In August 2011, after he had returned permanently from Afghanistan and a few months before his swearing-in as CIA Director, Petraeus emailed Paula Broadwell, with whom he was having an extramarital affair, promising her access to the Books. He had previously informed her in a conversation she recorded that the Books were “highly classified” and contained “code word” information. That same month, he delivered the Books to her residence in D.C., where he left them for a period of days “in order to facilitate” Broadwell’s “access to the Black Books and the information contained therein to be used as source material for his biography, titled All In: The Education of General David Petraeus.” Thereafter, he kept the Books in his home in Arlington, Virginia.
Petraeus had signed multiple non-disclosure and secrecy agreements while at the DOD and CIA. Upon his resignation from the CIA in November 2012, when details of his affair came to light, Petraeus additionally signed a Security Exit Form certifying that “there is no classified material in my possession, custody, or control at this time.” The Black Books were at the time still in his home.

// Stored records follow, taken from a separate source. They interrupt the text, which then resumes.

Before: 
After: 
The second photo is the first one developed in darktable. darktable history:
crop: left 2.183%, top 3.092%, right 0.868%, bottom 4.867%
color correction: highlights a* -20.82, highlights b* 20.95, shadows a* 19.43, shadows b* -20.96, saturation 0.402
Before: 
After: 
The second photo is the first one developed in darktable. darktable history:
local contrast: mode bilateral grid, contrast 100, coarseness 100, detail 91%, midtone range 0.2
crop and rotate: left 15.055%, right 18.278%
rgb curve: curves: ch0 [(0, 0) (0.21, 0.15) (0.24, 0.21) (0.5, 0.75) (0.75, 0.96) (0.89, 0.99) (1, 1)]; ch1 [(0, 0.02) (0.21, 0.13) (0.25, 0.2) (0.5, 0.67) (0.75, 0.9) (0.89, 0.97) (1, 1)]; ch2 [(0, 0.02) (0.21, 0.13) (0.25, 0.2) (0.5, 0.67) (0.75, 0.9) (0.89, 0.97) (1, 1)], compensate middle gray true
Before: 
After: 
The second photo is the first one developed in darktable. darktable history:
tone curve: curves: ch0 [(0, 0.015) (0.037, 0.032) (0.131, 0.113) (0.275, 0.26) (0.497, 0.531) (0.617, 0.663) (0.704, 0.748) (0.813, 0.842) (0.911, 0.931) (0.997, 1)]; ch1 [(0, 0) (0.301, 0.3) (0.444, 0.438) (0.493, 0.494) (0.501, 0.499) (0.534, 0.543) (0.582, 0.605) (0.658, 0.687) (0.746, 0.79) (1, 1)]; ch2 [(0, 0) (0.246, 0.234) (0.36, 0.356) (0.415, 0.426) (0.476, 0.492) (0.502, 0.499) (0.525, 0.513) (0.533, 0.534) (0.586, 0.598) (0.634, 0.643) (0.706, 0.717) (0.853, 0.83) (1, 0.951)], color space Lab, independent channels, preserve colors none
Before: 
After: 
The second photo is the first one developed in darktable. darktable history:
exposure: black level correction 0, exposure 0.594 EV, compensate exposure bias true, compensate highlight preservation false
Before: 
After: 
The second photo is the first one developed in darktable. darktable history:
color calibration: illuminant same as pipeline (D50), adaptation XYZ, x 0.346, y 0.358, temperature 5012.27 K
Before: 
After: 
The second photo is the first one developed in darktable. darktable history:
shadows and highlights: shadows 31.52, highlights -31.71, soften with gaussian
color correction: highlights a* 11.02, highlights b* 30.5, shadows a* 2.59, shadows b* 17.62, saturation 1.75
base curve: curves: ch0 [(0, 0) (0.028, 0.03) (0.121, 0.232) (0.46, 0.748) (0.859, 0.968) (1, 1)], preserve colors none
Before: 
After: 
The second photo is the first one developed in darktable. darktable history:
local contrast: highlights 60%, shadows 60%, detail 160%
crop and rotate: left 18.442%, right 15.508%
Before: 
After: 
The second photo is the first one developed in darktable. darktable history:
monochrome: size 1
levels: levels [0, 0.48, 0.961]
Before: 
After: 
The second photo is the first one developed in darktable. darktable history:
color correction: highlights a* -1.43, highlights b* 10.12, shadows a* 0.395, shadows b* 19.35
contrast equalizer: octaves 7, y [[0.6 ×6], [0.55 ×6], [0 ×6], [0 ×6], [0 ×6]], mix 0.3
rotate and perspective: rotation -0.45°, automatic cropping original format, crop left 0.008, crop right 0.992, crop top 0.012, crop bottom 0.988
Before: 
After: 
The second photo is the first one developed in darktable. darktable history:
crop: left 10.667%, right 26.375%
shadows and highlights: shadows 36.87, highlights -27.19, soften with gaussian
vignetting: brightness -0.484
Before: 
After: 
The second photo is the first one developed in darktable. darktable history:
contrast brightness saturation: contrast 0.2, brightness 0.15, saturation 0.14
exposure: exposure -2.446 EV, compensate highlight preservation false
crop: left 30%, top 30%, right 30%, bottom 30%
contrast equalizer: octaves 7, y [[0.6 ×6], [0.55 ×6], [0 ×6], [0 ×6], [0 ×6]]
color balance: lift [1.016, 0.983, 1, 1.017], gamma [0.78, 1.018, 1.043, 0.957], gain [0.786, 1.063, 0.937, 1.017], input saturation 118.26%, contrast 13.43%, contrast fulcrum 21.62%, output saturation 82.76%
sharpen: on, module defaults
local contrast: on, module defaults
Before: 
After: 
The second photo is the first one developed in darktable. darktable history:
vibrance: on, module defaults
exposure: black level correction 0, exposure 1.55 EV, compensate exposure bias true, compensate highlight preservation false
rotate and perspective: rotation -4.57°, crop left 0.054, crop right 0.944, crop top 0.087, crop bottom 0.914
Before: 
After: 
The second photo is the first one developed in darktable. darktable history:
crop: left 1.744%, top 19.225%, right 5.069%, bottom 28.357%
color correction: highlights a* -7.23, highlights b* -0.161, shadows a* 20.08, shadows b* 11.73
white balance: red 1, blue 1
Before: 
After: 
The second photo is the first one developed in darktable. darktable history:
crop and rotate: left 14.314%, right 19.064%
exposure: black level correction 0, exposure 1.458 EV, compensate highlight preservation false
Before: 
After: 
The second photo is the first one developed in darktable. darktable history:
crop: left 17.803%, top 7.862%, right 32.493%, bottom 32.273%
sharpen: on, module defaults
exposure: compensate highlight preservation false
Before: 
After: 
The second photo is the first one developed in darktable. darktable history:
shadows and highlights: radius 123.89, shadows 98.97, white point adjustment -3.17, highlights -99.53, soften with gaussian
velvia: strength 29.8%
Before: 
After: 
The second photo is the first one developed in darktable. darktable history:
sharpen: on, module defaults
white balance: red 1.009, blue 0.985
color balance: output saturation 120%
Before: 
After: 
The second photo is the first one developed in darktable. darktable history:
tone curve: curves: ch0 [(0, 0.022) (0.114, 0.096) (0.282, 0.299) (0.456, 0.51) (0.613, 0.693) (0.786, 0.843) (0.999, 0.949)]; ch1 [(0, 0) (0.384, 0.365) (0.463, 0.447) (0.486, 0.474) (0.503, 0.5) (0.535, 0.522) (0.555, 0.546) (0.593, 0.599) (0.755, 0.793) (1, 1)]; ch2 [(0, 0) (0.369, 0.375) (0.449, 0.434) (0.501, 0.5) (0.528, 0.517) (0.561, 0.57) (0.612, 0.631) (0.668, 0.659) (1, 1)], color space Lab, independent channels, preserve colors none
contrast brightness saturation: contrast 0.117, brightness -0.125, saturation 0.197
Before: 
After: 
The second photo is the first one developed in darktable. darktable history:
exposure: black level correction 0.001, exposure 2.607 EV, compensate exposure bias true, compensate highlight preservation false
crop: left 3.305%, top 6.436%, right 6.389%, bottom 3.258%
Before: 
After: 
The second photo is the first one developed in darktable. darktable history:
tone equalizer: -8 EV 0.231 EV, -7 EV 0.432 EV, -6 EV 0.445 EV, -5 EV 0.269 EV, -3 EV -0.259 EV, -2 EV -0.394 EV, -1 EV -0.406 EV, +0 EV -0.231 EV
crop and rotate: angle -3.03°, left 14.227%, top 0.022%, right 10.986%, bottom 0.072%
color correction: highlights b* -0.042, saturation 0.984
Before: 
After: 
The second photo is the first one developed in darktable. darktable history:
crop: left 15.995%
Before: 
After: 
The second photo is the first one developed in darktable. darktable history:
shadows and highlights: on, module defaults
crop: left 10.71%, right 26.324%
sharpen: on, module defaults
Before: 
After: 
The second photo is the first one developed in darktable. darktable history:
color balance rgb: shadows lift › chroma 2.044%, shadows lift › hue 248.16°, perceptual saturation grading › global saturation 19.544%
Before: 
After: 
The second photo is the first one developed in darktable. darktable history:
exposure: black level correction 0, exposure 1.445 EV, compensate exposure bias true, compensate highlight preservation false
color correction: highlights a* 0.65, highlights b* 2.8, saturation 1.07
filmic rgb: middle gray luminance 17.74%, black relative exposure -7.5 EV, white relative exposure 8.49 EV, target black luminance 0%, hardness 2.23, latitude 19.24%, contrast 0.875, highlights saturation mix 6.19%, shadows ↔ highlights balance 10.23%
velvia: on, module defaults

In October 2012, FBI agents interviewed Petraeus, advising him that they were doing so in the course of a criminal investigation. Petraeus stated during the interview that he had never provided classified information to Broadwell, nor facilitated her access to such information. The documents supporting Petraeus’s eventual plea agreement noted that he “then and there knew that he previously shared the Black Books” with Broadwell. Ultimately, Petraeus was not charged with making false statements to the FBI in violation of 18 U.S.C. § 1001(a)(2). That statute criminalizes “knowingly and willfully . . . mak[ing] any materially false, fictitious, or fraudulent statement or representation” in connection with “any matter within the jurisdiction of the executive, legislative, or judicial branch” of the federal government.
In April 2013, the FBI seized the Books pursuant to a search warrant executed at his home.
DOJ’s Charges
Petraeus reached a deal with the Justice Department to plead guilty to one count of unauthorized removal and retention of classified material, in violation of a federal statute, 18 U.S.C. 1924, which then provided, in relevant part:
(a) Whoever, being an officer, employee, contractor, or consultant of the United States, and, by virtue of his office, employment, position, or contract, becomes possessed of documents or materials containing classified information of the United States, knowingly removes such documents or materials without authority and with the intent to retain such documents or materials at an unauthorized location shall be fined under this title or imprisoned for not more than one year, or both.
DOJ alleged that Petraeus “being an employee of the United States, and by virtue of his employment, became possessed of documents and materials containing classified information” and that he “did unlawfully and knowingly remove such documents and materials at unauthorized locations, aware that these locations were unauthorized for the storage and retention” of such materials.
The charge carried a maximum punishment of one year in prison and a $100,000 fine. (The statutory maximum sentence was increased to five years in 2018.)
Plea Agreement
In the plea agreement, prosecutors and Petraeus agreed to two years of probation and a $40,000 fine. Certain Justice Department officials, and FBI agents in particular, were reportedly upset about the lenient terms of the plea. They worried Petraeus’s case would set a precedent that would make it more difficult to secure prison sentences in future government leak cases.
The judge agreed to the probation term in Petraeus’s plea agreement, but increased the fine to $100,000. The court wrote in adding to the recommended fine that it desired the sentence to “reflect the seriousness of the offense,” and “promote respect for the law, provide just punishment, and afford adequate deterrence.” It noted that given various sentencing factors and the defendant’s ability to pay, that the fine, taken together with other sanctions, “should be punitive.”